I was looking for a change of pace

after finishing Suzanne Collins’ excellent but unrelentingly bleak Hunger Games, something cheerful, like a murder mystery, so I picked up Earlene Fowler’s Spider Web, the latest in her Benni Harper series.  A note at the beginning of the book led me to think about another type of pace: the connection between the passage of time in the real world and in the world of a long-running fictional character.

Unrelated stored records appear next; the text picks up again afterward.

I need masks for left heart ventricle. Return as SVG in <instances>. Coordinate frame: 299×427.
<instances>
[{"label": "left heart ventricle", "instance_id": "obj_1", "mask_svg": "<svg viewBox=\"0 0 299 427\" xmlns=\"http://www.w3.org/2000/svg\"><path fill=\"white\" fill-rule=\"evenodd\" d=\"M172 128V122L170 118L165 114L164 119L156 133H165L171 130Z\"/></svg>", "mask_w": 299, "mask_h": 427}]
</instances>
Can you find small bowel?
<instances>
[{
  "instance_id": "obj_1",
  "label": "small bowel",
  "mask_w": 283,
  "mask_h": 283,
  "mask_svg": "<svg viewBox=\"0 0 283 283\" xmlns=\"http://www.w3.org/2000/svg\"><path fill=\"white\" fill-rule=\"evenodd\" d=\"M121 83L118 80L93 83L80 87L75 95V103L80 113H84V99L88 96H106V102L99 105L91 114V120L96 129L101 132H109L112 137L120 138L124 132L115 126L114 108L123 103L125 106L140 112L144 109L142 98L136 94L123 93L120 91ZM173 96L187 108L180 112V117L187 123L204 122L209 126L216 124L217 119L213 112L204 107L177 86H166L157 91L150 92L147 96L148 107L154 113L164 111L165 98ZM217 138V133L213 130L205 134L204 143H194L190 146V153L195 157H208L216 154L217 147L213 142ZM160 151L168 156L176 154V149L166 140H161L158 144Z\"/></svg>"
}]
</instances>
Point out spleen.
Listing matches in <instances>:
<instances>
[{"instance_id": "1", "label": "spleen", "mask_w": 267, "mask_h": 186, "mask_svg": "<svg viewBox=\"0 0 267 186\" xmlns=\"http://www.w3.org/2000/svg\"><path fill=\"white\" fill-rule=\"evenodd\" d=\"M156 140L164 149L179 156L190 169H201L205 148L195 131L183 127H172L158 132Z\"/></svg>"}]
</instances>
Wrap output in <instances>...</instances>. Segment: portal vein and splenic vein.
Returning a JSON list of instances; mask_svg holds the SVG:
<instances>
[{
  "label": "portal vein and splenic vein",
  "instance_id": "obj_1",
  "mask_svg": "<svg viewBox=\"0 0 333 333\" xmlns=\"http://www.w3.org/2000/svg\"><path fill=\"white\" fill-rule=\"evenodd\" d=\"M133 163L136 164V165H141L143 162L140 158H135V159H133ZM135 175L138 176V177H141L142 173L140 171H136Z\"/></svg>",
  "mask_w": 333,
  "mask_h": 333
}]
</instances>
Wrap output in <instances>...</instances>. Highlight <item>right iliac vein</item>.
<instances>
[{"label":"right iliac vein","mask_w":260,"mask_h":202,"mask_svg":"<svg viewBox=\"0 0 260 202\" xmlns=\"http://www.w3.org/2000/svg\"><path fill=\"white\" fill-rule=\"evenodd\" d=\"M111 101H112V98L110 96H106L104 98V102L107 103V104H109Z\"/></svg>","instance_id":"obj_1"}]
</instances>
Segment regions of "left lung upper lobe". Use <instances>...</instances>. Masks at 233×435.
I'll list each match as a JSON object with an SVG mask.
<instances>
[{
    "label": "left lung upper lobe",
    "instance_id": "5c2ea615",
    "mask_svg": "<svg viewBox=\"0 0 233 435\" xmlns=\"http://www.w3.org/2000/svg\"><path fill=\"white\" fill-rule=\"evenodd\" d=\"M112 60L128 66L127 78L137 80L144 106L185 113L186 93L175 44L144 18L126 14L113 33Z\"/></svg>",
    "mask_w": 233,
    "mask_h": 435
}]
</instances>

Spider Web is Fowler’s fifteenth novel about Benni Harper.  The first in the series, Fool’s Puzzle, published in 1994, took place in November 1992.  The current novel is set in March 1998.  Fowler mentions in her note the problems of remembering (or researching) details of technology used twelve or thirteen years ago, but she has, I think, another reason for fastening her series to an internal calendar.  Benni’s husband suffers from PTSD induced by his service in Viet Nam.

Another series with a strong internal timeline is Sue Grafton’s, beginning with A Is for Alibi, published and set in 1982.  The latest novel, U Is for Undertow, published in 2009, takes place in April 1988.  So Kinsey Milhone has aged about six years in the nearly thirty years Grafton has been following her adventures.  She lives and works in a world much less affected by cell phones and computers, and makes us realize how fast technology has moved in the past quarter century.  (V Is for Vengeance is scheduled for November 2011.)

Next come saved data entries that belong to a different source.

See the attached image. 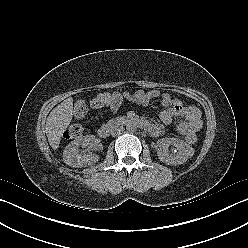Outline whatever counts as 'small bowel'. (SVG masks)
<instances>
[{
    "instance_id": "1",
    "label": "small bowel",
    "mask_w": 248,
    "mask_h": 248,
    "mask_svg": "<svg viewBox=\"0 0 248 248\" xmlns=\"http://www.w3.org/2000/svg\"><path fill=\"white\" fill-rule=\"evenodd\" d=\"M108 102L105 105L107 109L115 113L119 109L123 100L148 105L152 100L160 98L164 110L160 113V120L163 124H170L174 117H181L182 120L177 124V131L185 140L196 133L202 127V118L199 109L193 105H185L179 99L173 98L168 93H162L159 90H137L133 93L114 92L113 94L105 93ZM149 132L153 136H160L163 132L162 127L158 124L150 123Z\"/></svg>"
}]
</instances>
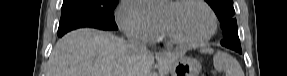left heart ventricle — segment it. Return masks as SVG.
<instances>
[{
    "label": "left heart ventricle",
    "instance_id": "obj_1",
    "mask_svg": "<svg viewBox=\"0 0 287 76\" xmlns=\"http://www.w3.org/2000/svg\"><path fill=\"white\" fill-rule=\"evenodd\" d=\"M160 18L165 20L172 31L184 40L200 39L210 28L208 12L196 3H186L178 7L168 4Z\"/></svg>",
    "mask_w": 287,
    "mask_h": 76
}]
</instances>
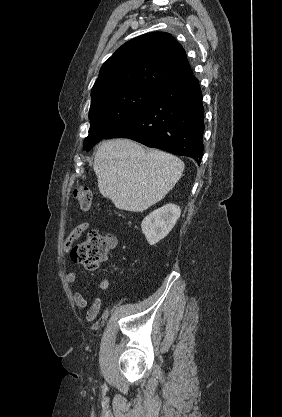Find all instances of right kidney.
<instances>
[{
	"mask_svg": "<svg viewBox=\"0 0 282 417\" xmlns=\"http://www.w3.org/2000/svg\"><path fill=\"white\" fill-rule=\"evenodd\" d=\"M180 215V206L172 202L160 206V209L147 215L141 223V229L149 245H156L161 239H165L176 225Z\"/></svg>",
	"mask_w": 282,
	"mask_h": 417,
	"instance_id": "right-kidney-1",
	"label": "right kidney"
}]
</instances>
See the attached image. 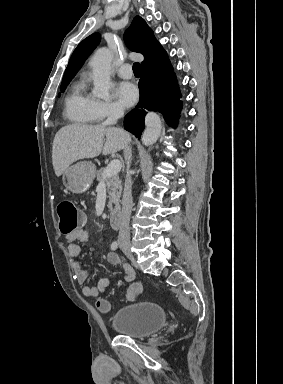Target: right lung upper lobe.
<instances>
[{"label": "right lung upper lobe", "mask_w": 283, "mask_h": 384, "mask_svg": "<svg viewBox=\"0 0 283 384\" xmlns=\"http://www.w3.org/2000/svg\"><path fill=\"white\" fill-rule=\"evenodd\" d=\"M100 34L94 33L84 39L74 50L65 70L62 83L70 82L100 42ZM125 40L130 50L144 55L141 72L153 71L169 63L167 53L155 39L153 31L139 16L135 17L125 33Z\"/></svg>", "instance_id": "right-lung-upper-lobe-1"}]
</instances>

Not all writers treat the passage of real and fictional time the same way.  Marcia Muller has written 27 books featuring Sharon McCone since Edwin of the Iron Shoes was published in 1977.  Talk about technology flying past!  Sharon and her colleagues have aged a few years, yes, changed jobs and relationships, at a much slower pace than real time.  But they have adapted to cell phones, computers, and all the rest of modern technology.  Muller identifies days and months within the books, but not years.  Coming Back, published in 2009, feels every bit as contemporary now as the first book did nearly 35 years ago.  (City of Whispers is due in October 2011.)

I was surprised when I pulled Janet Evanovich’s first Stephanie Plum novel, One for the Money, off the shelf and saw that it was published in 1994.  Stephanie, Joe, Ranger, and the rest of the gang exist in a timeless world, flying through their cases at a furious rate, unhampered by reality.  One book a year (Smokin’ Seventeen will be out shortly) in our lives, one case every few weeks in Stephanie’s.

I don’t know exactly how or why these authors, or many others who have kept their characters alive through many books and many years, make their decisions.  No doubt some plan their methods in advance, while others are taken by surprise by success.  These four authors have proved that there is no one solution to keeping series characters growing without growing old.

Paper books are in no danger

in my library.  This afternoon I found myself pre-ordering three more from the Mystery Guild:  Charlaine Harris’ Dead Reckoning (the latest Sookie Stackhouse novel), Steve Berry’s The Jefferson Key (a new suspense thriller featuring Cotton Malone), and Earlene Fowler’s Spider Web (the latest installment in her Benny Harper quilt-themed mystery series).  All three will be available in ebook form (at prices comparable to the Mystery Guild’s), but I’m a long-time fan of these series and have all the previous books in hard cover.  I don’t want to break up the sets.

New books and old books seem to be widely available in electronic form.  Many publishers are making ebooks available as soon as the traditional versions hit the shelves.  And old classics, especially those no longer under copyright, abound.  Many of these are free or very inexpensive.  I certainly don’t begrudge a dollar or two to whoever has done the work of digitizing a book worth preserving.

But there’s a long stretch in the middle, books still under copyright but no longer current.  Over the last few weeks I’ve popped over to the Amazon site frequently, wondering if this or that old favorite is available as on ebook.  The answer is often no, but many are still around in print.  And I’ve been buying them, reminded by my browsing of books I really want to read again.

And if I want to read them again, why can’t I just pull them off my bookshelf?  Because I’ve lived in this house for thirty five years, and if I’d kept all the books I’ve owned over that time, the place would look like one of those trainwrecks on cable TV, a hoarding disaster.  I may not be a dedicated housekeeper, but you can see all my furniture.  The only obstructions on the floor are Nutmeg’s belongings.  She chews on newsprint, but as far as I can tell she doesn’t read.